Data items:
────────

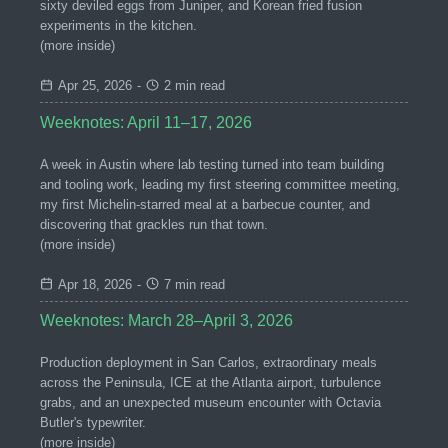
sixty deviled eggs from Juniper, and Korean fried fusion
experiments in the kitchen.
(more inside)
Apr 25, 2026
-
2 min read
Weeknotes: April 11–17, 2026
A week in Austin where lab testing turned into team building
and tooling work, leading my first steering committee meeting,
my first Michelin-starred meal at a barbecue counter, and
discovering that grackles run that town.
(more inside)
Apr 18, 2026
-
7 min read
Weeknotes: March 28–April 3, 2026
Production deployment in San Carlos, extraordinary meals
across the Peninsula, ICE at the Atlanta airport, turbulence
grabs, and an unexpected museum encounter with Octavia
Butler's typewriter.
(more inside)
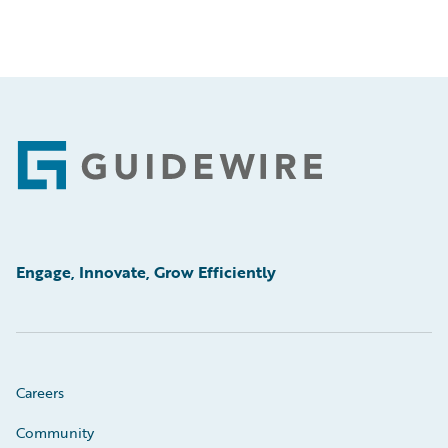
Footer
Engage, Innovate, Grow Efficiently
Careers
Community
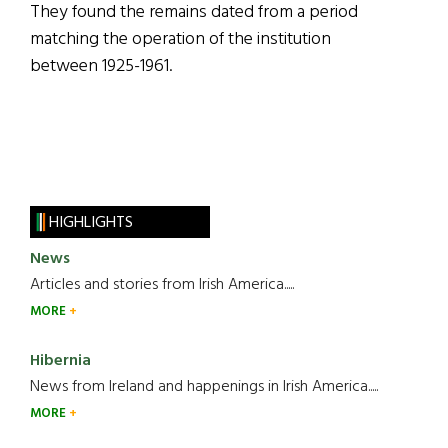
They found the remains dated from a period
matching the operation of the institution
between 1925-1961.
HIGHLIGHTS
News
Articles and stories from Irish America.....
MORE
Hibernia
News from Ireland and happenings in Irish America.....
MORE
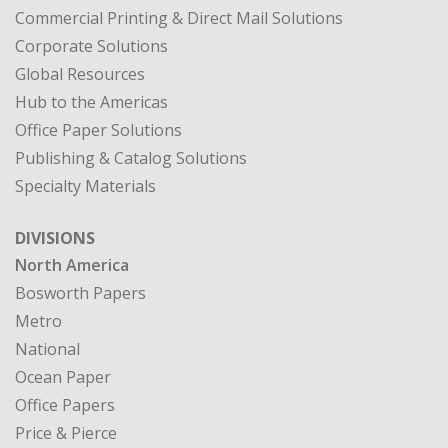
Commercial Printing & Direct Mail Solutions
Corporate Solutions
Global Resources
Hub to the Americas
Office Paper Solutions
Publishing & Catalog Solutions
Specialty Materials
DIVISIONS
North America
Bosworth Papers
Metro
National
Ocean Paper
Office Papers
Price & Pierce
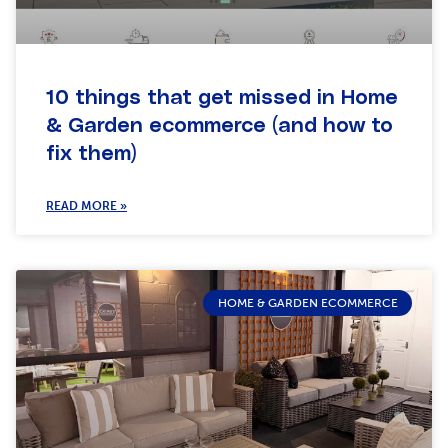
10 things that get missed in Home
& Garden ecommerce (and how to
fix them)
READ MORE »
HOME & GARDEN ECOMMERCE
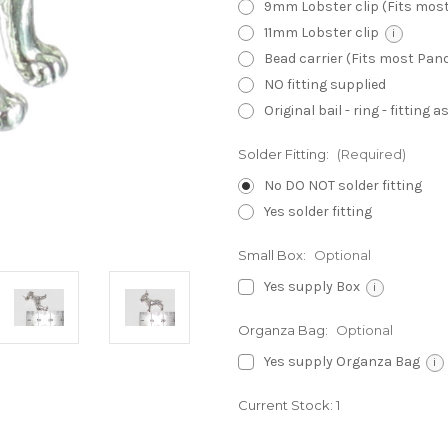
9mm Lobster clip (Fits mos
11mm Lobster clip
i
Bead carrier (Fits most Pa
NO fitting supplied
Original bail - ring - fitting
Solder Fitting:
(Required)
No DO NOT solder fitting
Yes solder fitting
Small Box:
Optional
Yes supply Box
i
Organza Bag:
Optional
Yes supply Organza Bag
i
Current Stock:
1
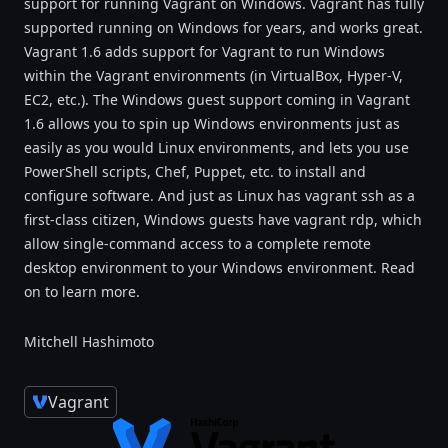
support for running Vagrant on Windows. Vagrant has fully
supported running on Windows for years, and works great.
Vagrant 1.6 adds support for Vagrant to run Windows
within the Vagrant environments (in VirtualBox, Hyper-V,
EC2, etc.). The Windows guest support coming in Vagrant
1.6 allows you to spin up Windows environments just as
easily as you would Linux environments, and lets you use
PowerShell scripts, Chef, Puppet, etc. to install and
configure software. And just as Linux has vagrant ssh as a
first-class citizen, Windows guests have vagrant rdp, which
allow single-command access to a complete remote
desktop environment to your Windows environment. Read
on to learn more.
Mitchell Hashimoto
Vagrant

────────

Try it: Pictures stay out of this copy; write out the entries above exactly.

Solution to this exercise:
sixty deviled eggs from Juniper, and Korean fried fusion
experiments in the kitchen.
(more inside)
Apr 25, 2026
-
2 min read
Weeknotes: April 11–17, 2026
A week in Austin where lab testing turned into team building
and tooling work, leading my first steering committee meeting,
my first Michelin-starred meal at a barbecue counter, and
discovering that grackles run that town.
(more inside)
Apr 18, 2026
-
7 min read
Weeknotes: March 28–April 3, 2026
Production deployment in San Carlos, extraordinary meals
across the Peninsula, ICE at the Atlanta airport, turbulence
grabs, and an unexpected museum encounter with Octavia
Butler's typewriter.
(more inside)
Footer
Engage, Innovate, Grow Efficiently
Careers
Community
They found the remains dated from a period
matching the operation of the institution
between 1925-1961.
HIGHLIGHTS
News
Articles and stories from Irish America.....
MORE
Hibernia
News from Ireland and happenings in Irish America.....
MORE
Commercial Printing & Direct Mail Solutions
Corporate Solutions
Global Resources
Hub to the Americas
Office Paper Solutions
Publishing & Catalog Solutions
Specialty Materials
DIVISIONS
North America
Bosworth Papers
Metro
National
Ocean Paper
Office Papers
Price & Pierce
10 things that get missed in Home
& Garden ecommerce (and how to
fix them)
READ MORE »
HOME & GARDEN ECOMMERCE
9mm Lobster clip (Fits mos
11mm Lobster clip
i
Bead carrier (Fits most Pa
NO fitting supplied
Original bail - ring - fitting
Solder Fitting:
(Required)
No DO NOT solder fitting
Yes solder fitting
Small Box:
Optional
Yes supply Box
i
Organza Bag:
Optional
Yes supply Organza Bag
i
Current Stock:
1
support for running Vagrant on Windows. Vagrant has fully
supported running on Windows for years, and works great.
Vagrant 1.6 adds support for Vagrant to run Windows
within the Vagrant environments (in VirtualBox, Hyper-V,
EC2, etc.). The Windows guest support coming in Vagrant
1.6 allows you to spin up Windows environments just as
easily as you would Linux environments, and lets you use
PowerShell scripts, Chef, Puppet, etc. to install and
configure software. And just as Linux has vagrant ssh as a
first-class citizen, Windows guests have vagrant rdp, which
allow single-command access to a complete remote
desktop environment to your Windows environment. Read
on to learn more.
Mitchell Hashimoto
Vagrant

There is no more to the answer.